*What needs to be done*:
From the listing below, work out the number of lines containing "jako" and give that number without comment.

*Records supplied*:

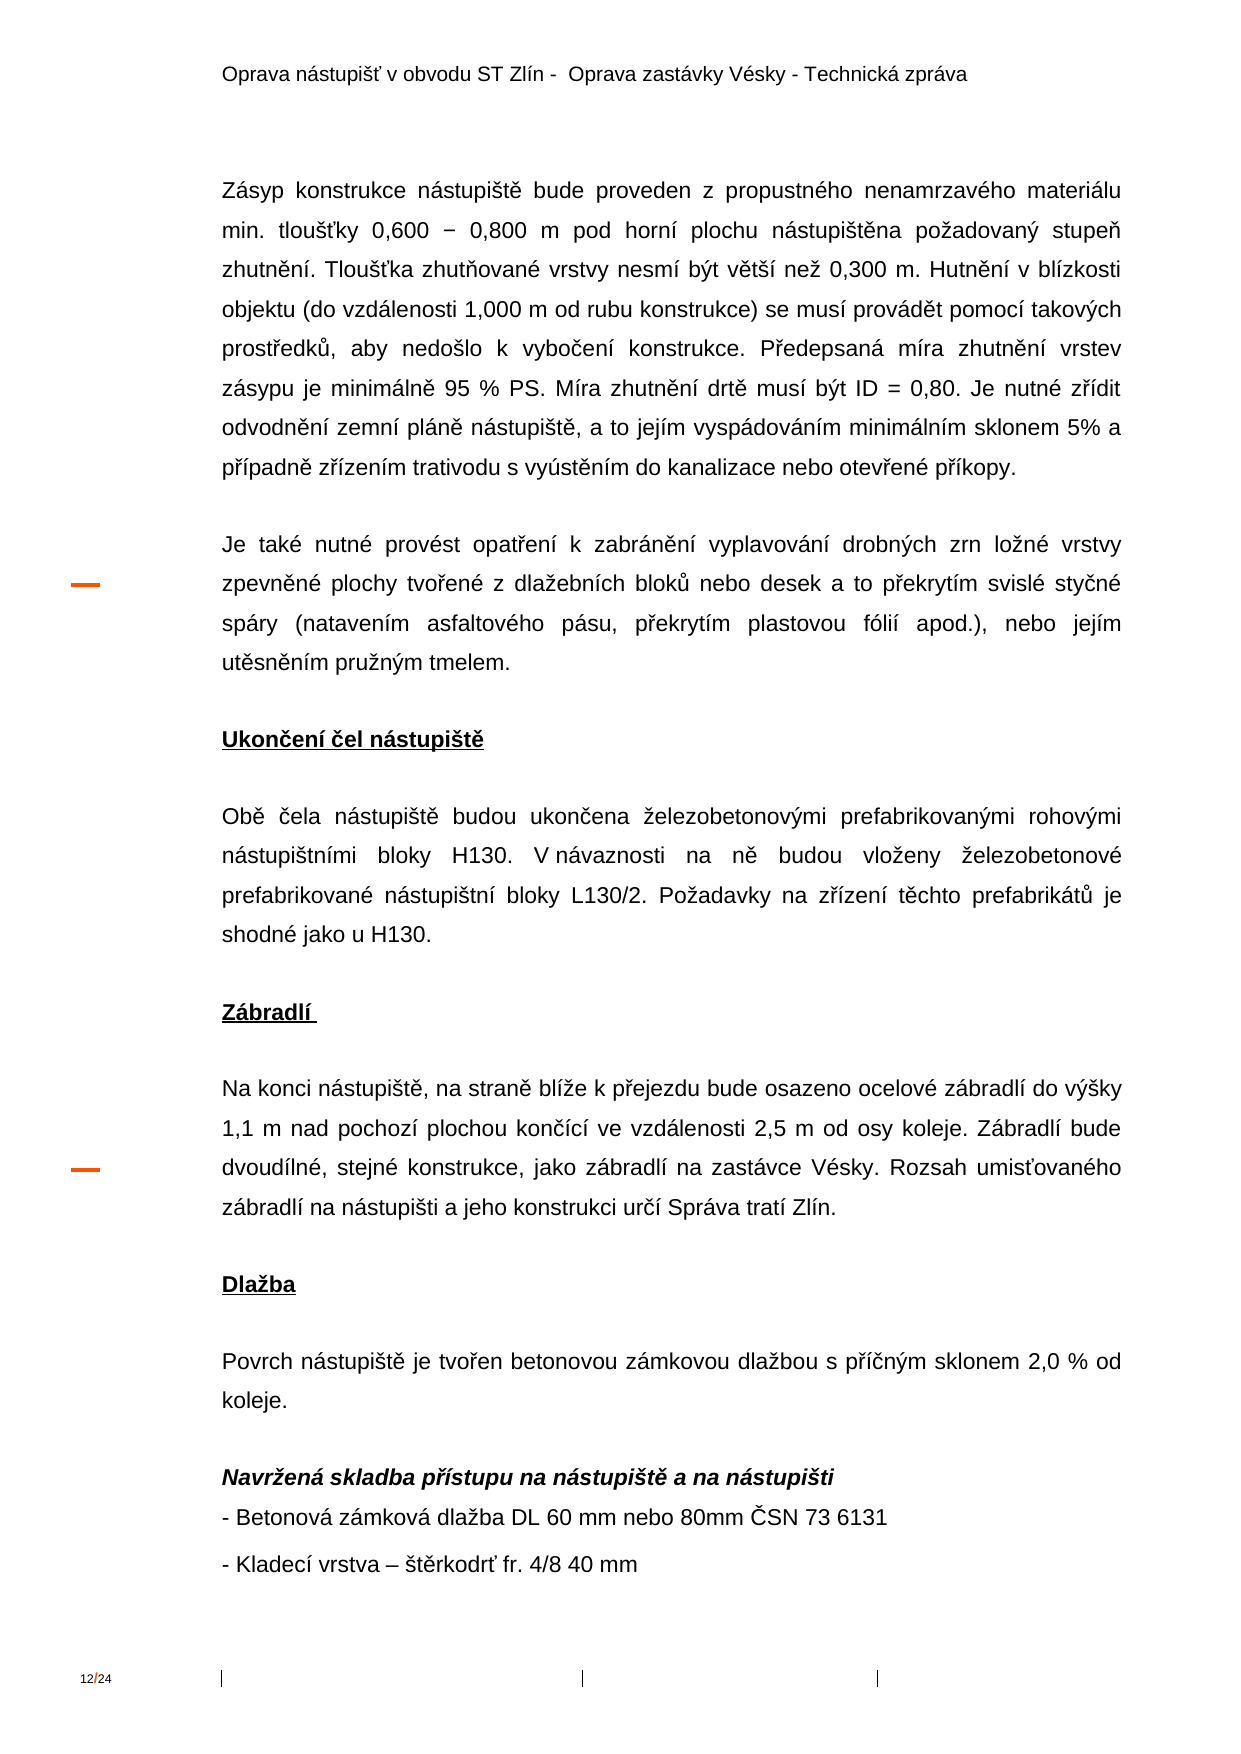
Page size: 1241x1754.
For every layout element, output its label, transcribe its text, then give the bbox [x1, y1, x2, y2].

text Obě čela nástupiště budou ukončena železobetonovými prefabrikovanými rohovými nástupištními bloky H130. V návaznosti na ně budou vloženy železobetonové prefabrikované nástupištní bloky L130/2. Požadavky na zřízení těchto prefabrikátů je shodné jako u H130. [222, 803, 1122, 948]
text Je také nutné provést opatření k zabránění vyplavování drobných zrn ložné vrstvy zpevněné plochy tvořené z dlažebních bloků nebo desek a to překrytím svislé styčné spáry (natavením asfaltového pásu, překrytím plastovou fólií apod.), nebo jejím utěsněním pružným tmelem. [222, 531, 1122, 675]
text Na konci nástupiště, na straně blíže k přejezdu bude osazeno ocelové zábradlí do výšky 1,1 m nad pochozí plochou končící ve vzdálenosti 2,5 m od osy koleje. Zábradlí bude dvoudílné, stejné konstrukce, jako zábradlí na zastávce Vésky. Rozsah umisťovaného zábradlí na nástupišti a jeho konstrukci určí Správa tratí Zlín. [222, 1075, 1122, 1220]
text Zábradlí [222, 998, 1122, 1025]
text - Betonová zámková dlažba DL 60 mm nebo 80mm ČSN 73 6131 [222, 1504, 1122, 1530]
text - Kladecí vrstva – štěrkodrť fr. 4/8 40 mm [222, 1551, 1122, 1577]
text Povrch nástupiště je tvořen betonovou zámkovou dlažbou s příčným sklonem 2,0 % od koleje. [222, 1348, 1122, 1414]
subtitle Ukončení čel nástupiště [222, 726, 1122, 752]
text Dlažba [222, 1271, 1122, 1297]
text Navržená skladba přístupu na nástupiště a na nástupišti [222, 1464, 1122, 1491]
text Zásyp konstrukce nástupiště bude proveden z propustného nenamrzavého materiálu min. tloušťky 0,600 − 0,800 m pod horní plochu nástupištěna požadovaný stupeň zhutnění. Tloušťka zhutňované vrstvy nesmí být větší než 0,300 m. Hutnění v blízkosti objektu (do vzdálenosti 1,000 m od rubu konstrukce) se musí provádět pomocí takových prostředků, aby nedošlo k vybočení konstrukce. Předepsaná míra zhutnění vrstev zásypu je minimálně 95 % PS. Míra zhutnění drtě musí být ID = 0,80. Je nutné zřídit odvodnění zemní pláně nástupiště, a to jejím vyspádováním minimálním sklonem 5% a případně zřízením trativodu s vyústěním do kanalizace nebo otevřené příkopy. [222, 177, 1122, 480]
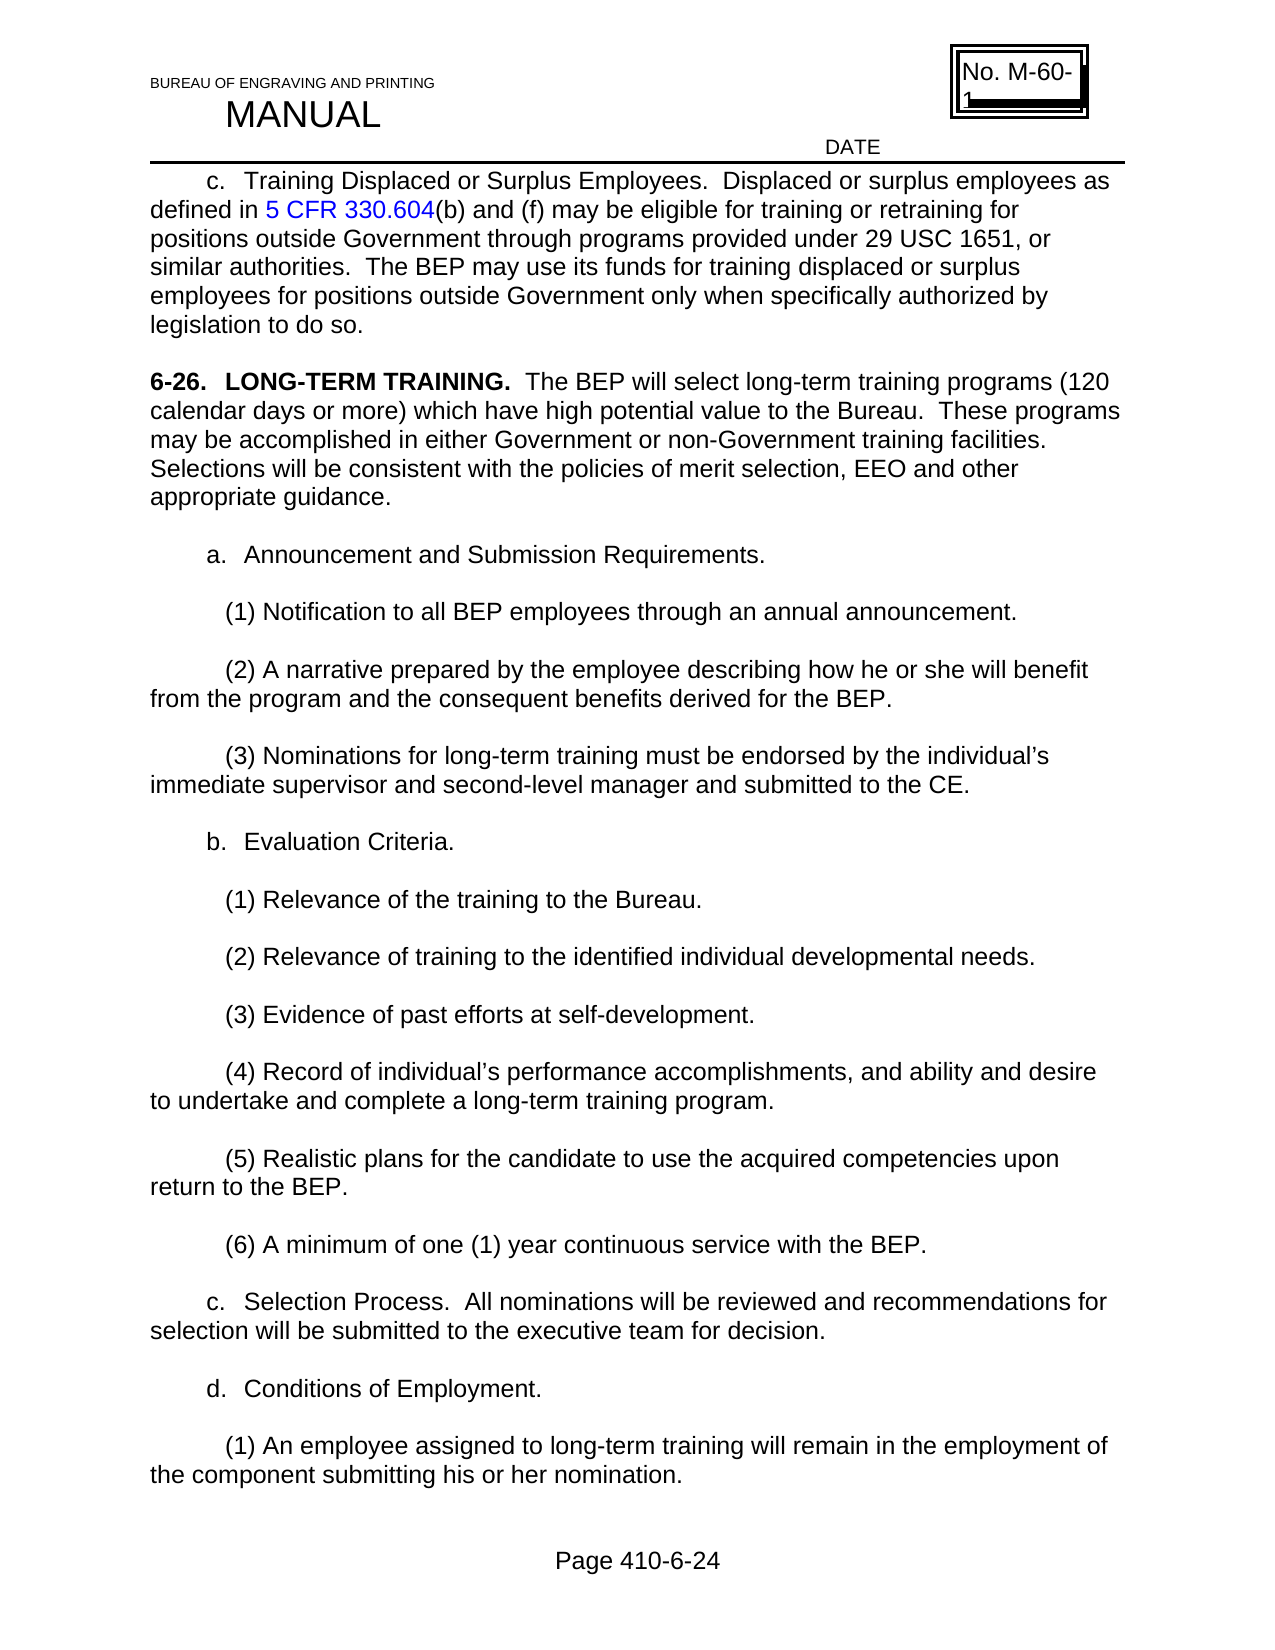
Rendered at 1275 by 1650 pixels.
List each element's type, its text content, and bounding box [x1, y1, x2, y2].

text d. Conditions of Employment. [150, 1373, 1125, 1402]
list Notification to all BEP employees through an annual announcement. [150, 597, 1125, 626]
text a. Announcement and Submission Requirements. [150, 540, 1125, 568]
text (6) A minimum of one (1) year continuous service with the BEP. [150, 1230, 1125, 1258]
text (1) Relevance of the training to the Bureau. [150, 885, 1125, 913]
list Realistic plans for the candidate to use the acquired competencies upon return to the BEP. [150, 1143, 1125, 1201]
text (4) Record of individual’s performance accomplishments, and ability and desire to undertake and complete a long-term training program. [150, 1057, 1125, 1115]
text (3) Evidence of past efforts at self-development. [150, 1000, 1125, 1028]
text (3) Nominations for long-term training must be endorsed by the individual’s immediate supervisor and second-level manager and submitted to the CE. [150, 741, 1125, 798]
text c. Selection Process. All nominations will be reviewed and recommendations for selection will be submitted to the executive team for decision. [150, 1287, 1125, 1345]
text (2) Relevance of training to the identified individual developmental needs. [150, 942, 1125, 971]
text b. Evaluation Criteria. [150, 827, 1125, 856]
text 6-26. LONG-TERM TRAINING. The BEP will select long-term training programs (120 calendar days or more) which have high potential value to the Bureau. These programs may be accomplished in either Government or non-Government training facilities. Selections will be consistent with the policies of merit selection, EEO and other appropriate guidance. [150, 367, 1125, 511]
list A narrative prepared by the employee describing how he or she will benefit from the program and the consequent benefits derived for the BEP. [150, 655, 1125, 712]
list Training Displaced or Surplus Employees. Displaced or surplus employees as defined in 5 CFR 330.604(b) and (f) may be eligible for training or retraining for positions outside Government through programs provided under 29 USC 1651, or similar authorities. The BEP may use its funds for training displaced or surplus employees for positions outside Government only when specifically authorized by legislation to do so. [150, 166, 1125, 338]
text (1) An employee assigned to long-term training will remain in the employment of the component submitting his or her nomination. [150, 1431, 1125, 1488]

*Solution to this task*:
2